3.3 Tone Computation: Center piece of the entire process. Compute tone metrics according to specification in paper by iterating over documents and paragraphs. The Loughran & McDonald dictionary is loaded from a CSV for this purpose. The resulting data set is saved with name "dataExport.csv" to be imported for statistical analyses by Stata.
3.4 Model Descriptives: Load model of choice, trained in 3.1, and generate final word cloud to visualize the second factor matrix. To select 6 as the ideal number of topics, I generated word clouds for all 20 possible models, saved to img/nmfClouds. (To replicate the latter step, switch the if-statement at the top of the second block to true.) To visualize the first factor matrix, generate a topic proportion plot over time.
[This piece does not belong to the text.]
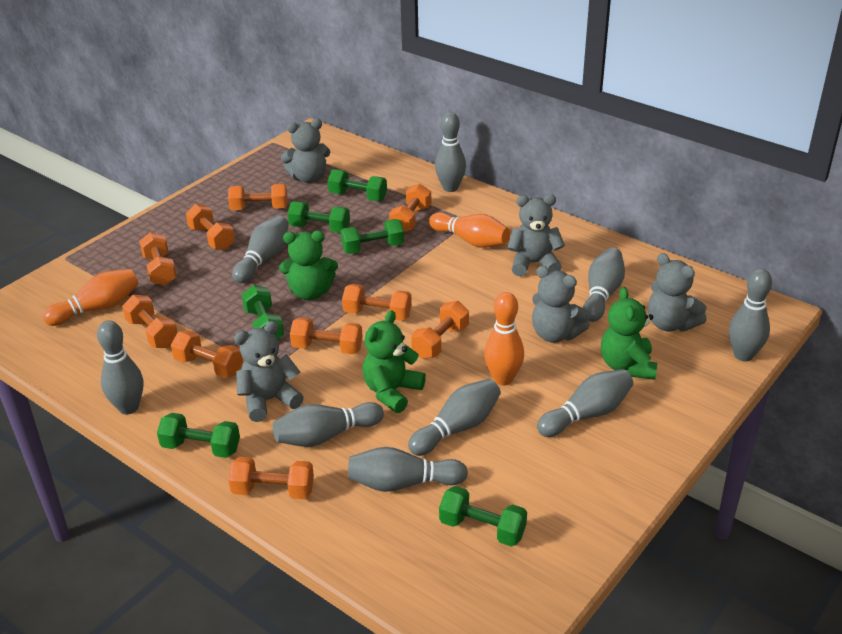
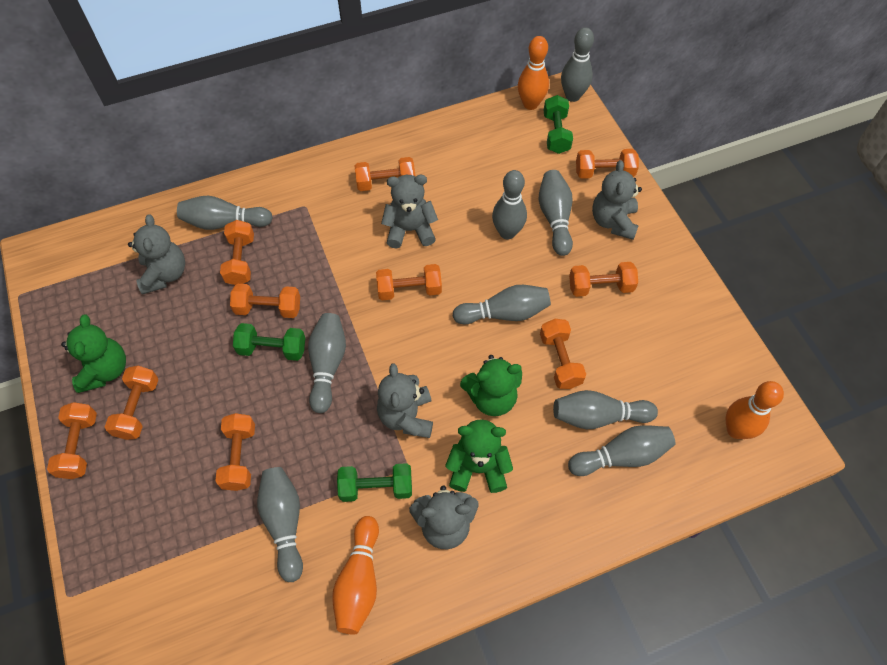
green dumbbell: [157,413,240,458] [242,285,284,340] [287,201,350,233] [328,169,387,201] [340,219,404,254] [439,486,527,547] = 6 -> [233,323,305,361] [337,463,412,502] [544,95,573,154] = 3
4.0 Data Preparation: Load the tone score data set produced in 3.3 and merge with financial variables on the daily level, as well as with macroeconomic variables obtained from FRED on the monthly level. Also produce derivative variables "volatility" and "return". Save data set to data/main.dta.
4.1 Text Descriptives: Produce the simple tone progression graphs used in the thesis.
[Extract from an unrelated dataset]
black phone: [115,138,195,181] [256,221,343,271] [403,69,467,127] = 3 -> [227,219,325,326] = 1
4.2 Market Impact: Straightforward regressions of tone onto intra-day market volatility and intra-day return. Generate tables with the package "estout" and save them in Latex format to the folder "tex".
4.3 Predictive Power: Generate prediction graphs for naive tone and topic tone. Essentially just three nested for-loops that feed data into the "impact" command, which I elaborate on below.
impact.ado: Custom-built command to produce prediction graphs. Takes a regressand, a list of regressors and a list of control variables as an input, alongside a few secondary parameters. For the final thesis version, data series are used to compute regressions as specified in the paper over k periods using White standard errors. The resulting array of coefficients is then fed into the library "coefplot", which plots the confidence interval over time. For the final thesis version, single graphs are produced and combined to a multi-graph image in 4.3.
4.4 Tone Strat: Compute the performance of a simple strategy as defined in the thesis and plot the cumulated P/L alongside the progression of the S&P500. Images are saved to the folder img/strat.
4.5 Coherence Graph: Load the sets of coherence scores extracted from the NMF models in 3.2 and generate graphs. This would have been possible using Matplotlib, however Stata is much more efficient and convenient regarding formatting. Plots are saved to the folder img.
- envVars: Holds the number of topics for the final choice of NMF model and is imported in a number of scripts.
- requirements.txt: Setup file to install libraries for replication. (pip install requirements.txt)
- sampleParagraphs.py: Basis for table 8 in the appendix. Sort paragraphs by topic weight and print the text of the top 5 paragraphs for every topic.
- spy_cal.stbcal: Timeseries setup support file for Stata
- All other files pertaining to coherence: Temporary storage files for the coherence score computation. Should have been moved to a separate folder (eg data). To avoid breaking anything, I refrain from doing so now though.